Catherine Wheel - Adam and Eve

A huge recovery from Happy Days.

Dickinson, Futter, Hawes, and Sims expand their palette further, put together a collections of great, varied tracks, assisted by producers Bob Ezrin and Garth Richards.

Despite that, the band just never took off. There'd be one very weak follow-up, Wishville, and that's all she wrote.

Future Boy, live, from the tour that followed this release:

https://youtu.be/IqGF704vzq4

#nowplaying #vinyl #CatherineWheel #RobDickinson

I did like someone's comment that Catherine Wheel was a midpoint between the braininess of Radiohead (who opened for them) and the dunderheadedness of Oasis...seems about right.

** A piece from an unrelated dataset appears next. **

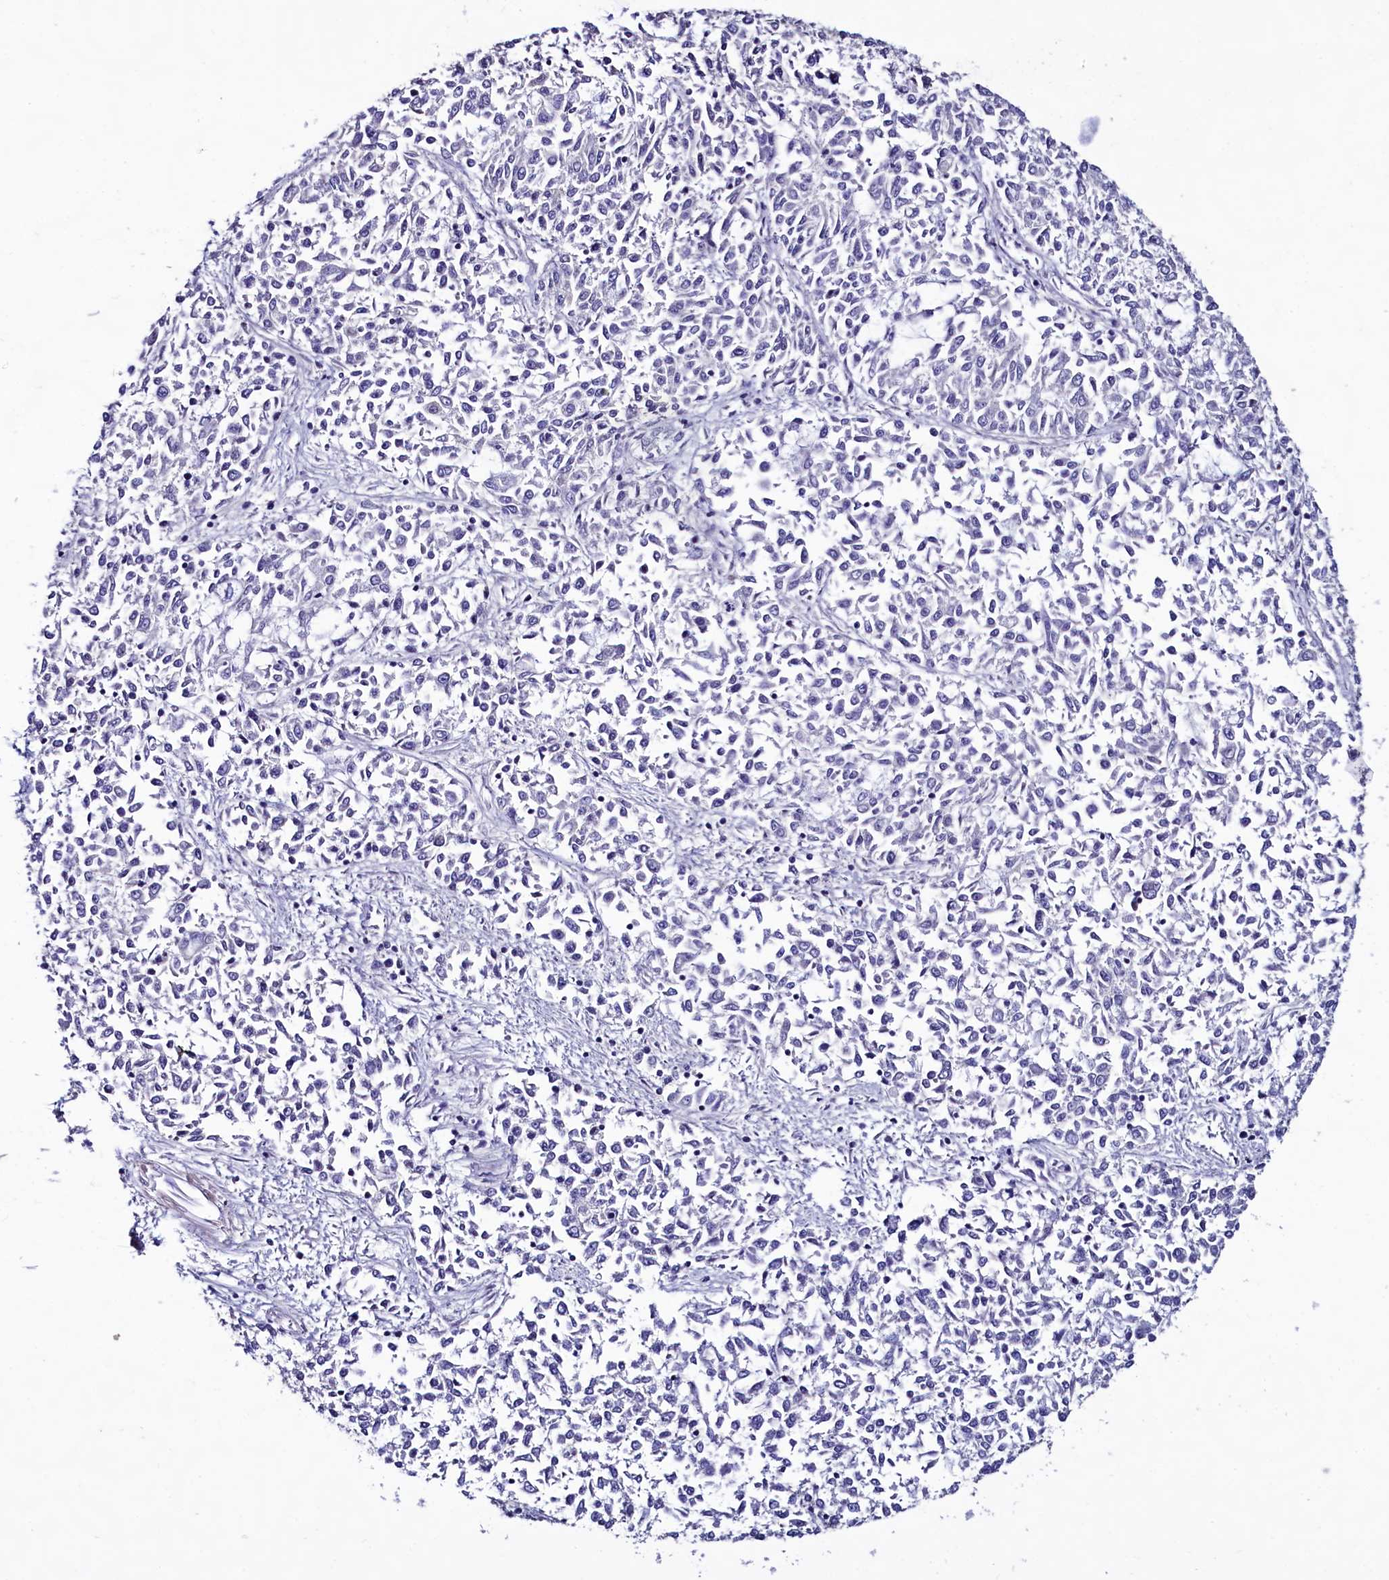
{"staining": {"intensity": "weak", "quantity": "<25%", "location": "cytoplasmic/membranous"}, "tissue": "endometrial cancer", "cell_type": "Tumor cells", "image_type": "cancer", "snomed": [{"axis": "morphology", "description": "Adenocarcinoma, NOS"}, {"axis": "topography", "description": "Endometrium"}], "caption": "This histopathology image is of endometrial cancer (adenocarcinoma) stained with IHC to label a protein in brown with the nuclei are counter-stained blue. There is no positivity in tumor cells.", "gene": "SEC24C", "patient": {"sex": "female", "age": 50}}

Also, there's just *so much* Pink Floyd-ness on this album. I mean, in case you didn't get it, they basically reproduced the "radio" trick from Wish You Were Here on one track...and hired producer Bob Ezrin, who did The Wall...

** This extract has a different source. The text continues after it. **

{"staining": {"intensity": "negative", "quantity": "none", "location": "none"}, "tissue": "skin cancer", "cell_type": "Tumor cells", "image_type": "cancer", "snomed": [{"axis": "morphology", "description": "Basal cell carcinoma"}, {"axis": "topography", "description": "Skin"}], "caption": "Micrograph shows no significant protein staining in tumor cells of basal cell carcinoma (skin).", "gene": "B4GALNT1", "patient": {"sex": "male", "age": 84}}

#nowplaying #vinyl #CatherineWheel #RobDickinson

@dnanian oh, wow. That’s really interesting. WYWH is a fave.
I found them when Chrome came out, and only managed to discover more work by them thanks to your posts here.

@Luke @dnanian I love that band. There’s not a single record of theirs I don’t like.
Growing up in Boston, not a lot of people I knew liked them and I could never understand why. The first time I heard “Black Metallic” it blew my mind.

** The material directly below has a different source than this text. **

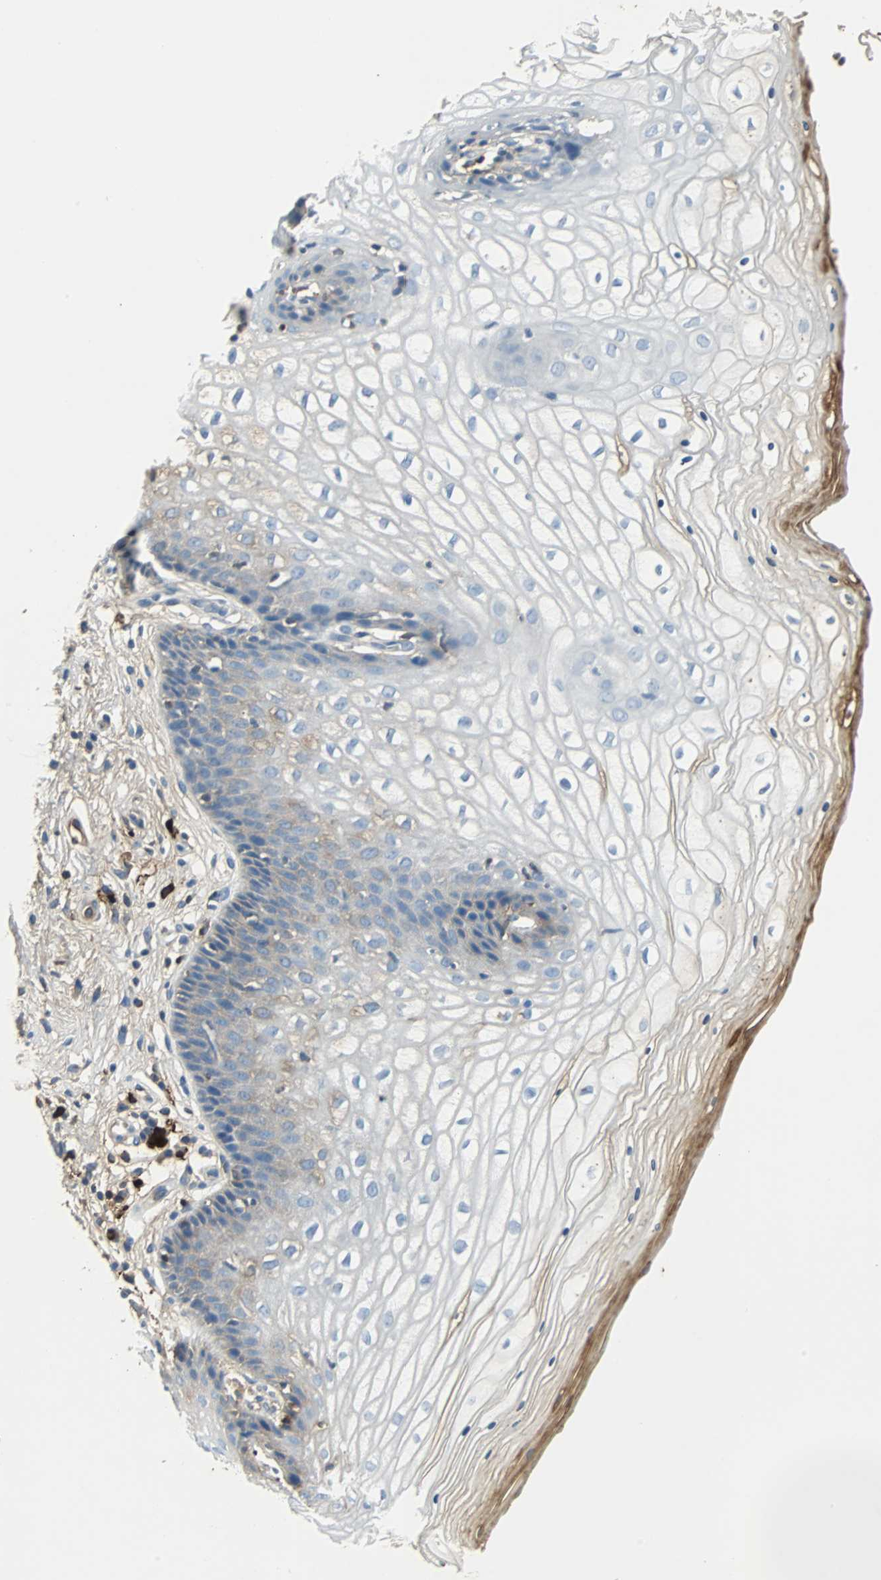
{"staining": {"intensity": "moderate", "quantity": "25%-75%", "location": "cytoplasmic/membranous"}, "tissue": "vagina", "cell_type": "Squamous epithelial cells", "image_type": "normal", "snomed": [{"axis": "morphology", "description": "Normal tissue, NOS"}, {"axis": "topography", "description": "Vagina"}], "caption": "Moderate cytoplasmic/membranous protein expression is present in approximately 25%-75% of squamous epithelial cells in vagina. (DAB (3,3'-diaminobenzidine) IHC, brown staining for protein, blue staining for nuclei).", "gene": "IGHA1", "patient": {"sex": "female", "age": 34}}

Adam and Eve is a great fucking album.
Unfortunately, somebody stole my vinyl copy from my house during a party.

@TheVinylApe @Luke Oh no! That may be a jailing offense. :-)

Hey, I'm from Boston and *I* knew about them. :-)

And given the collaborated with Tanya Donelly (and came to Fort Apache to record her vocal part)...clearly they were at least a little known.

They just didn't break through for some reason. But three great albums, one good album, and one bad album (not counting the B-Sides LP) is a pretty good legacy!